Braunschweig. Der Weiterbau der Autobahn löst bei Anwohnern Hoffnung, aber auch Ängste aus. Die Gesamtkosten steigen um 200 Millionen Euro.

Wer garantiert, dass die Baukosten für die A39 von 1,1 Milliarden Euro nicht überschritten werden? Es wäre ja nicht das erste Mal, siehe Elbphilharmonie, Flughafen Berlin-Brandenburg und Stuttgart 21.

Das fragt unser Leser Torsten Schmitt aus Braunschweig.

Die Antwort recherchierte Andre Dolle.

Wie unser Leser wussten sie es beim Umweltverband BUND Niedersachsen schon immer: Die 1,1 Milliarden Euro, die die Behörden 2012 für den Weiterbau der Autobahn 39 zwischen Wolfsburg und Lüneburg veranschlagt hatten, reichen nie und nimmer aus. Das mussten nun auch das Bundes- und Landesverkehrsministerium einräumen. Sie kalkulieren offiziell mit 1,3 Milliarden Euro. Womöglich wird auch diese Summe nicht ausreichen, heißt es aus den Ministerien. Die Planung werde immer detaillierter, die allgemeinen Baukosten steigen. Das merkt jeder Häuslebauer, wenn er einen Handwerker bestellt.

BUND-Landesgeschäftsführerin Susanne Gerstner kommentierte die neue Summe trocken. Sie sagte: „Solche Kostensteigerungen sind bei Großbauprojekten dieser Art üblich.“ Der Umweltverband sieht sich bestätigt: Der Weiterbau sei nicht nur klimaschädlich, sondern auch unwirtschaftlich.

Behörden bemessen die Wirtschaftlichkeit von Großprojekten mit dem sogenannten Nutzen-Kosten-Verhältnis (NKV). Das sei bei der A39 eindeutig gegeben, sagte Eike Frenzel, Sprecher des Landesverkehrsministeriums. Ein NKV von größer als eins weist auf eine Wirtschaftlichkeit und damit Bauwürdigkeit hin. Laut Frenzel liegt der NKV für den A39-Weiterbau bei 2,1. Allerdings bezieht sich dieser Wert auf die alte Gesamtsumme von 1,1 Milliarden Euro. Eine neue Berechnung des NKV auf Basis der neuen, 200 Millionen Euro teureren Prognose wird es aber vorerst nicht geben, sagte Frenzel.

==========

◆ **ARBEITSAUFTRAG**: Gib einen Abschnitt aus dem Text zum Weiterbau der A39 wortgetreu wieder. Setze bei den Worten „Wer garantiert, dass“ ein und höre nach „Schmitt aus Braunschweig.“ auf.

==========

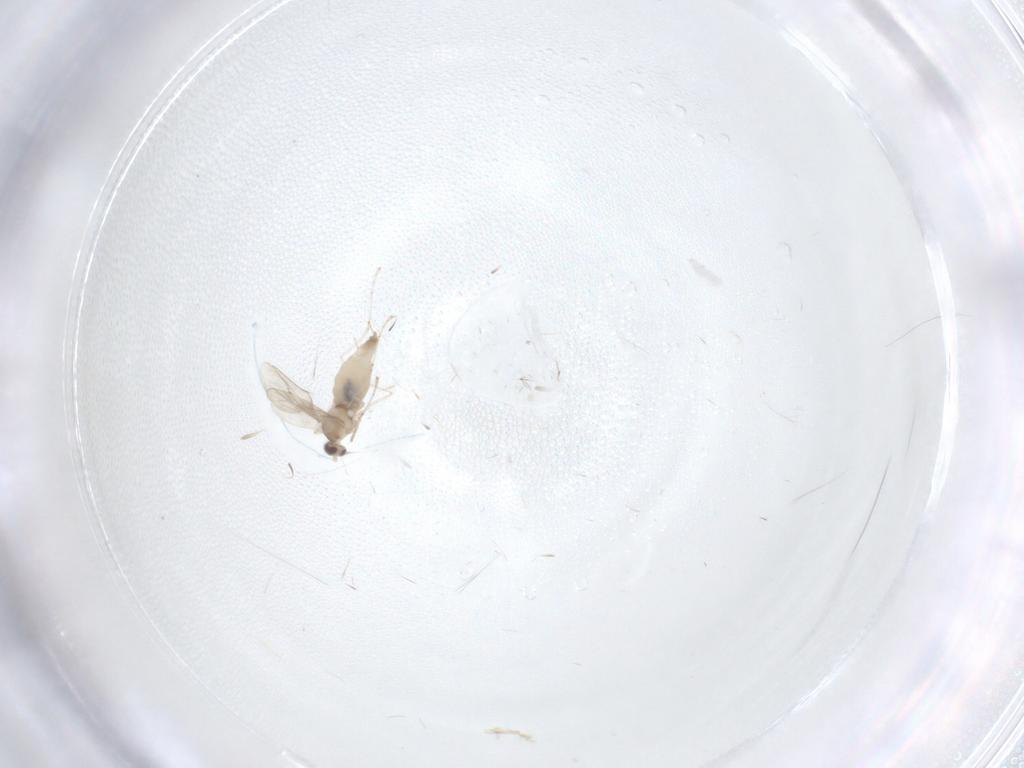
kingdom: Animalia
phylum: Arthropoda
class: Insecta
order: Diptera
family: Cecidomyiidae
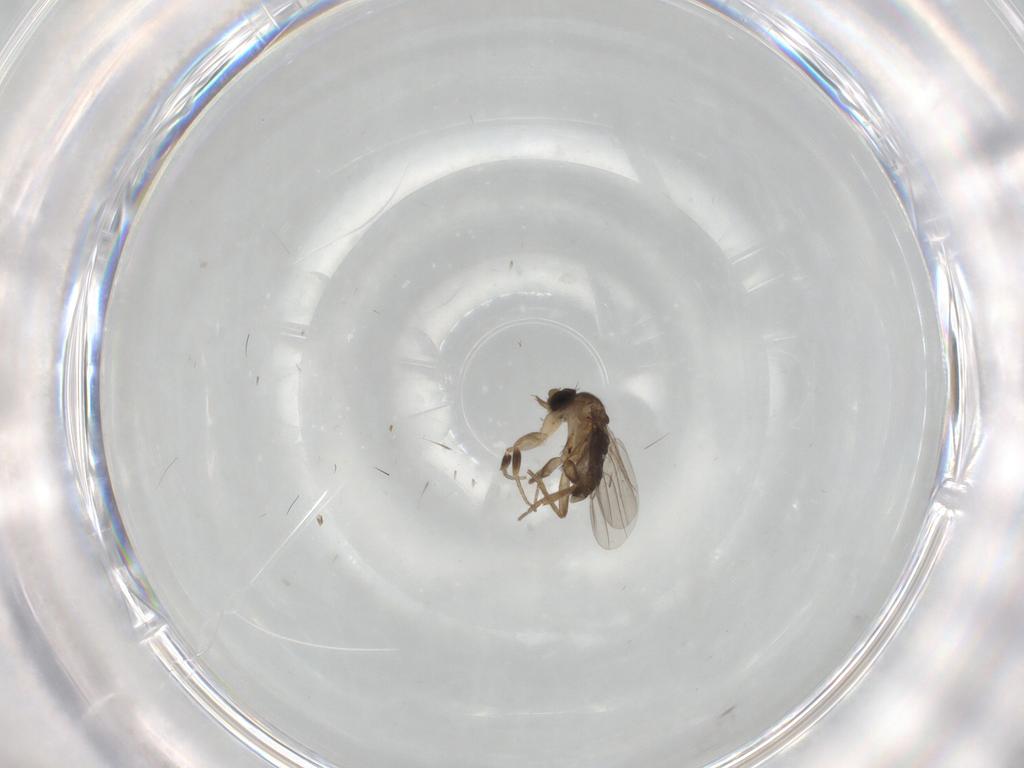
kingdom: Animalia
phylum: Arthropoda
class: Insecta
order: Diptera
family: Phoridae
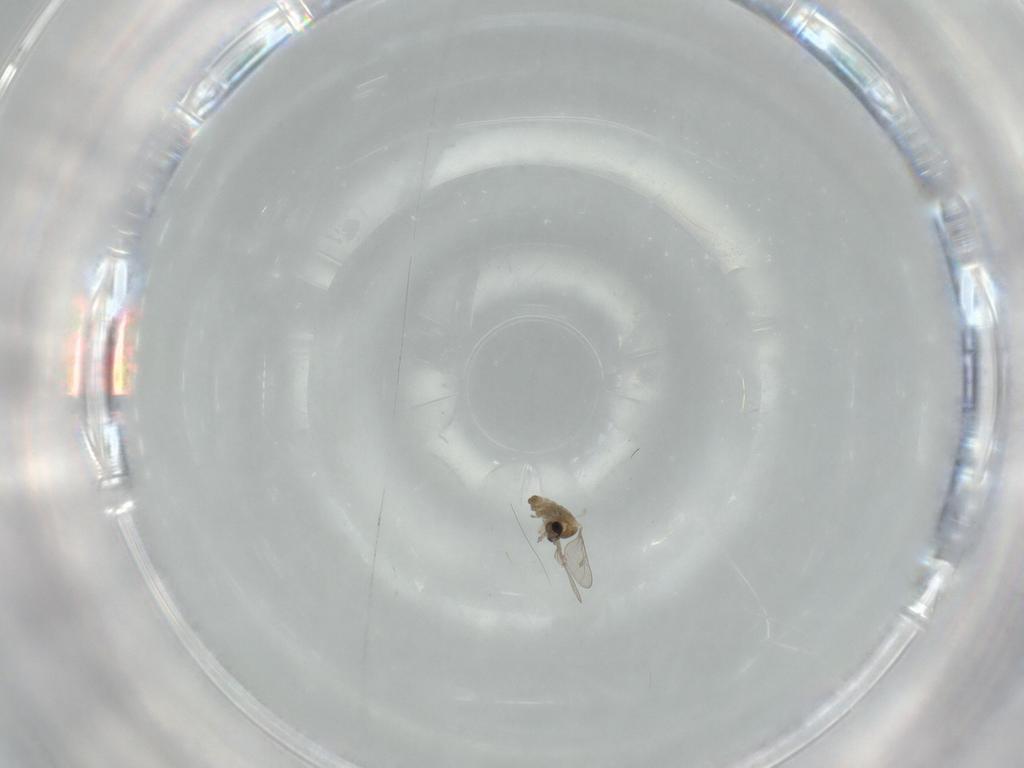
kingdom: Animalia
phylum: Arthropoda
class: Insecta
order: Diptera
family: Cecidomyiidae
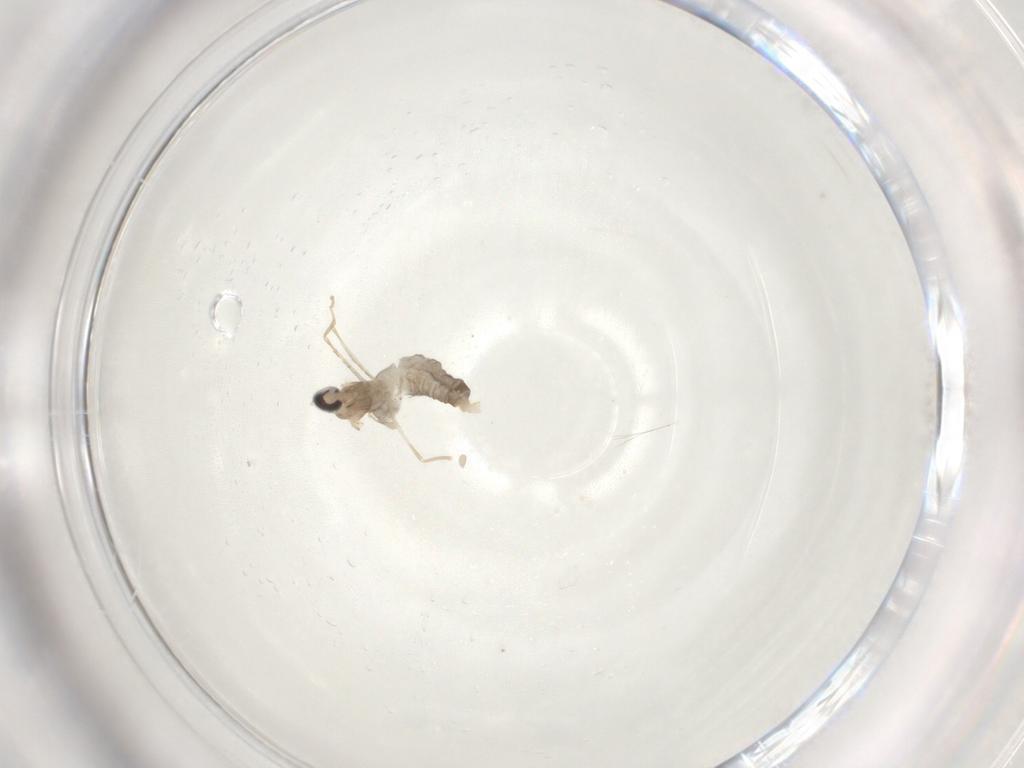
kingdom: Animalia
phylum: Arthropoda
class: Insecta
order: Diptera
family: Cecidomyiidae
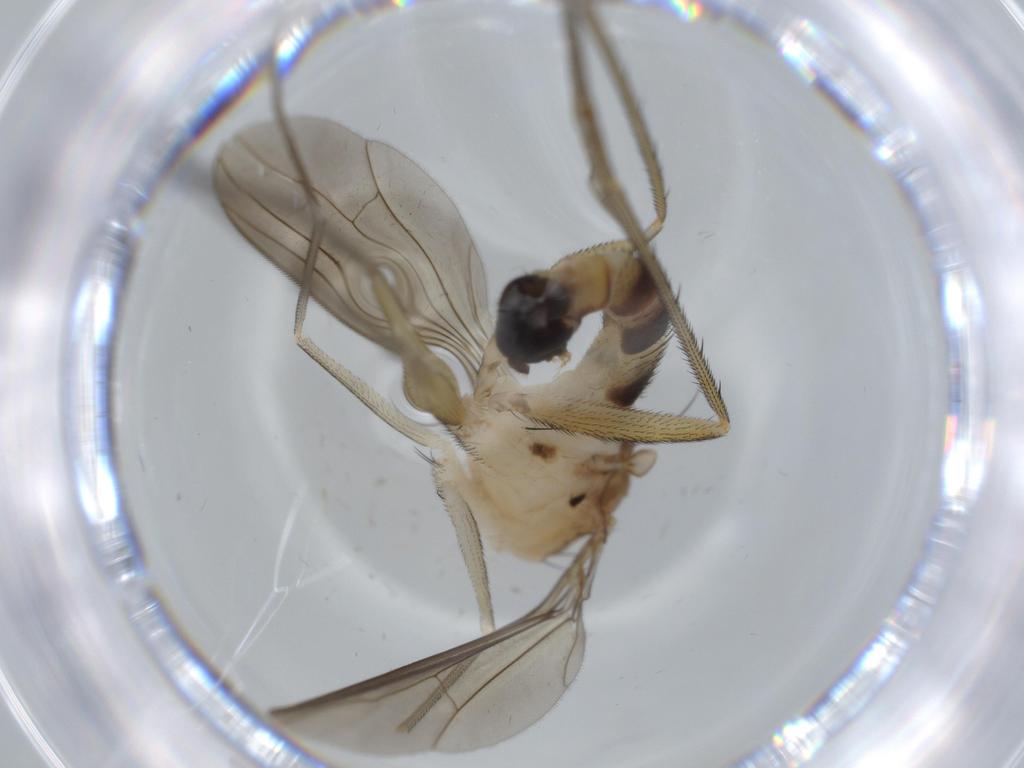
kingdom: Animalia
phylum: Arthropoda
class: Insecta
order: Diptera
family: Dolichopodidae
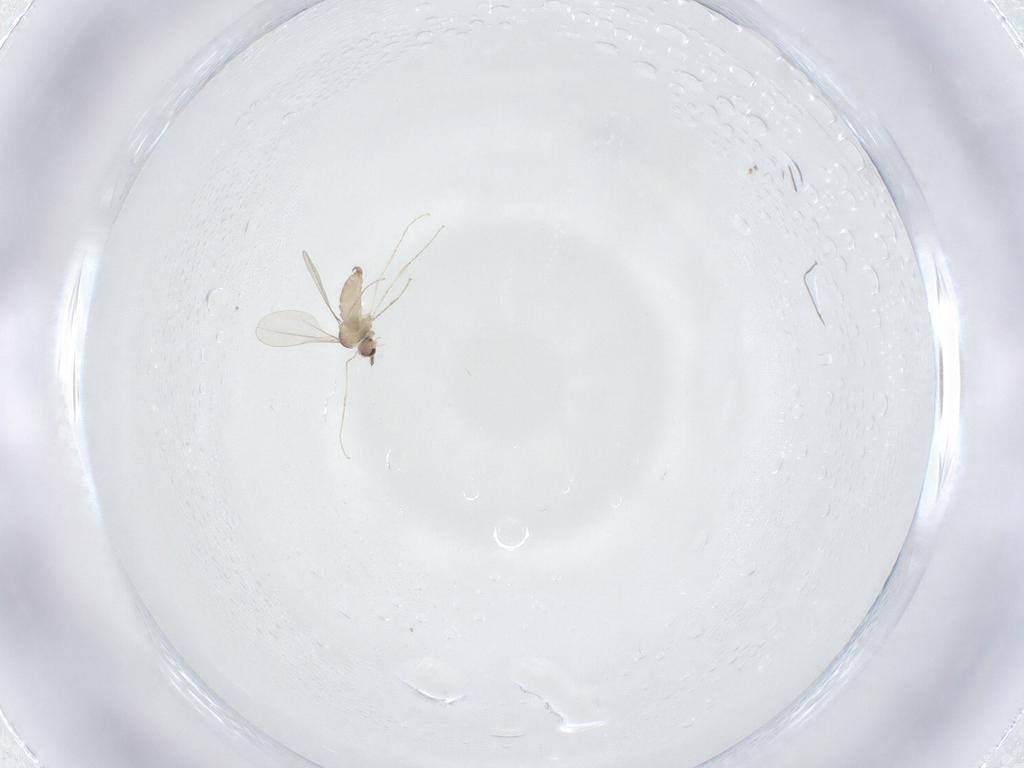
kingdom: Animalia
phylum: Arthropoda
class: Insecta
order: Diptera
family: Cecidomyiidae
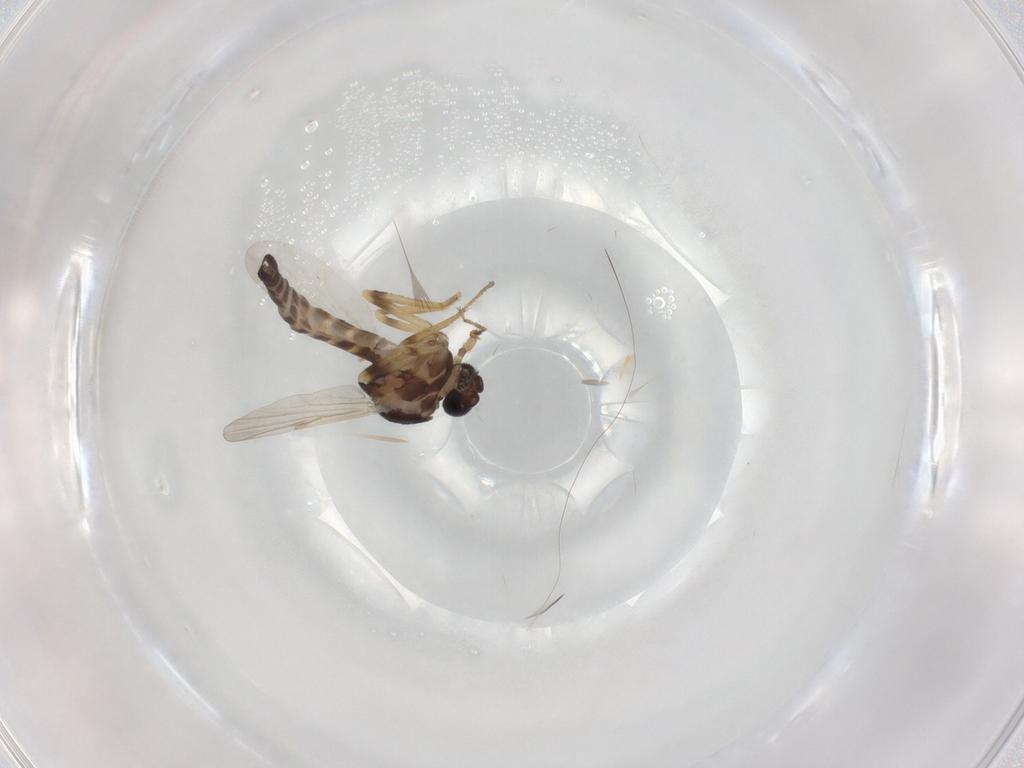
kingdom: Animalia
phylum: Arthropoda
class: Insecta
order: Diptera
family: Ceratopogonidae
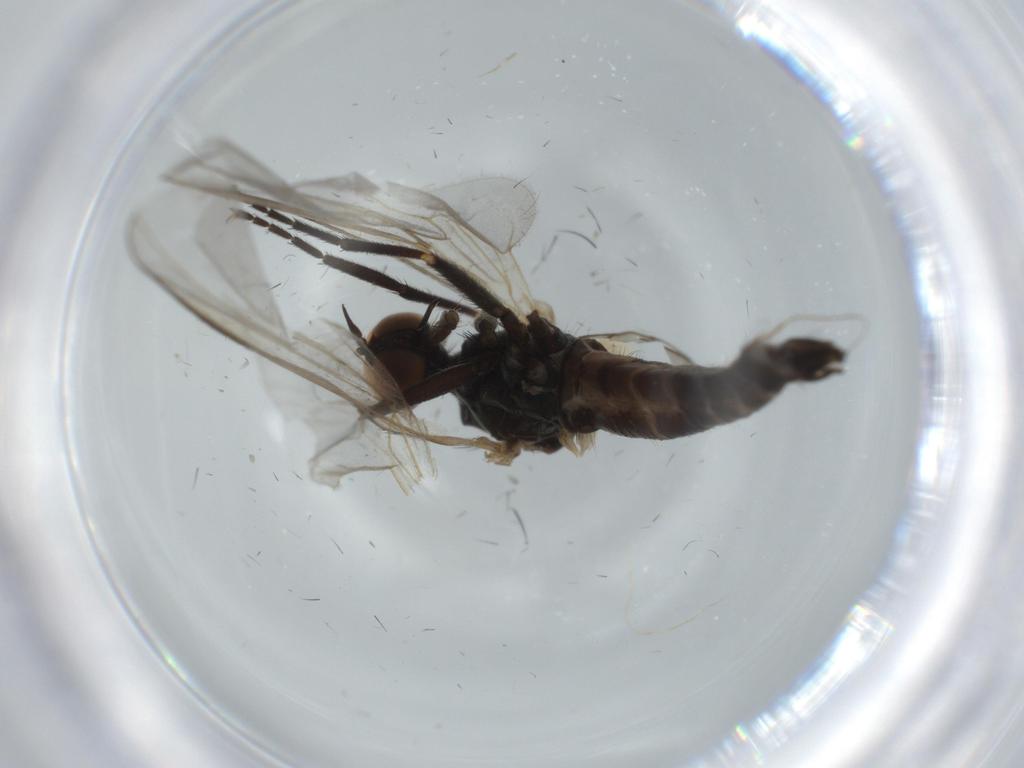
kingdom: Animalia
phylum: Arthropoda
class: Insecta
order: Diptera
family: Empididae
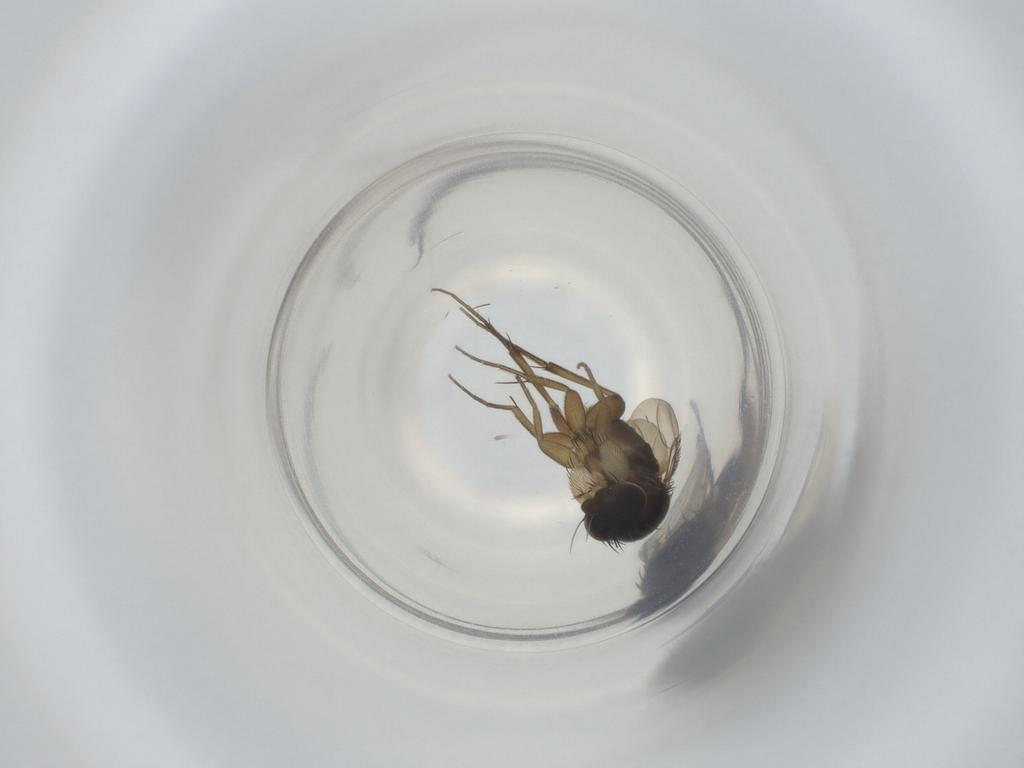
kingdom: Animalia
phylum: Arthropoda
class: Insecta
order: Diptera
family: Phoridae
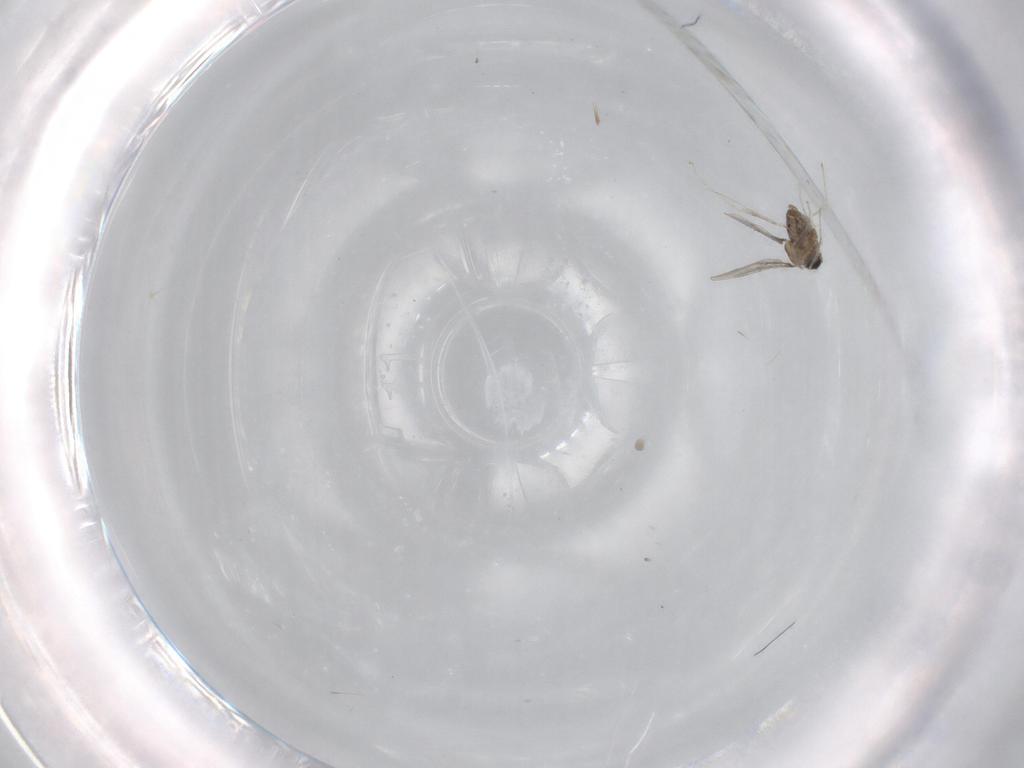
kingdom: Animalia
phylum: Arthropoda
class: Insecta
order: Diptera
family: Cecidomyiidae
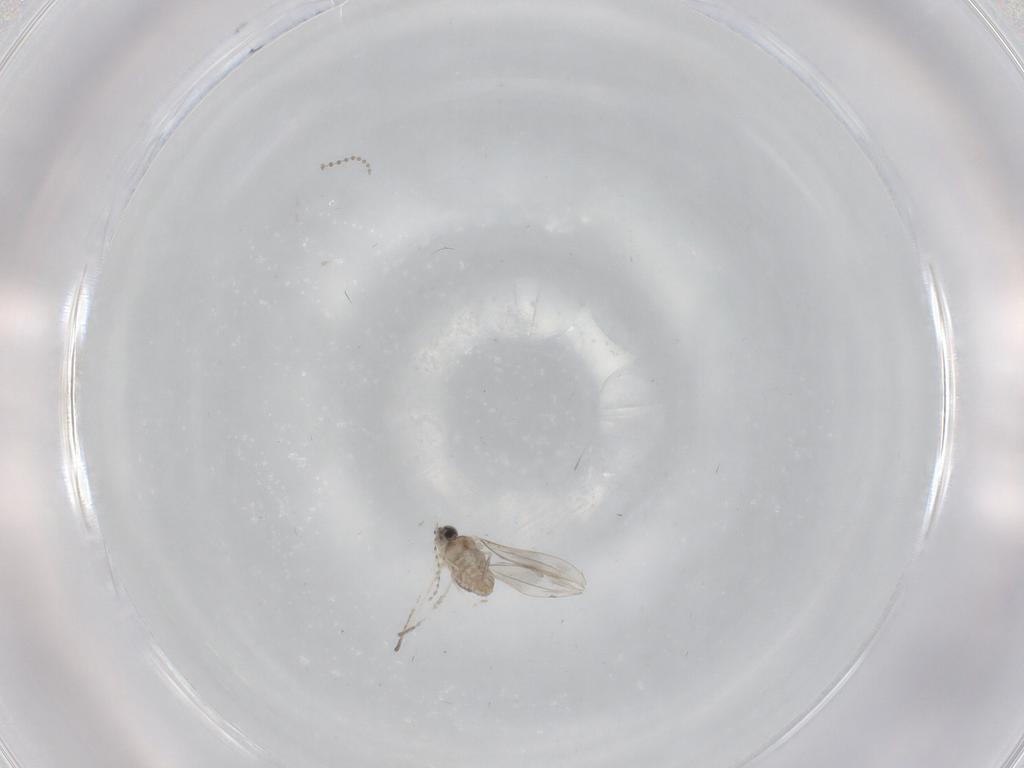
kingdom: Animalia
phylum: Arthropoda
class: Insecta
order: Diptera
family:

==========

◆ **SCHRIFTLICHE ANTWORT**:
Wer garantiert, dass die Baukosten für die A39 von 1,1 Milliarden Euro nicht überschritten werden? Es wäre ja nicht das erste Mal, siehe Elbphilharmonie, Flughafen Berlin-Brandenburg und Stuttgart 21.

Das fragt unser Leser Torsten Schmitt aus Braunschweig.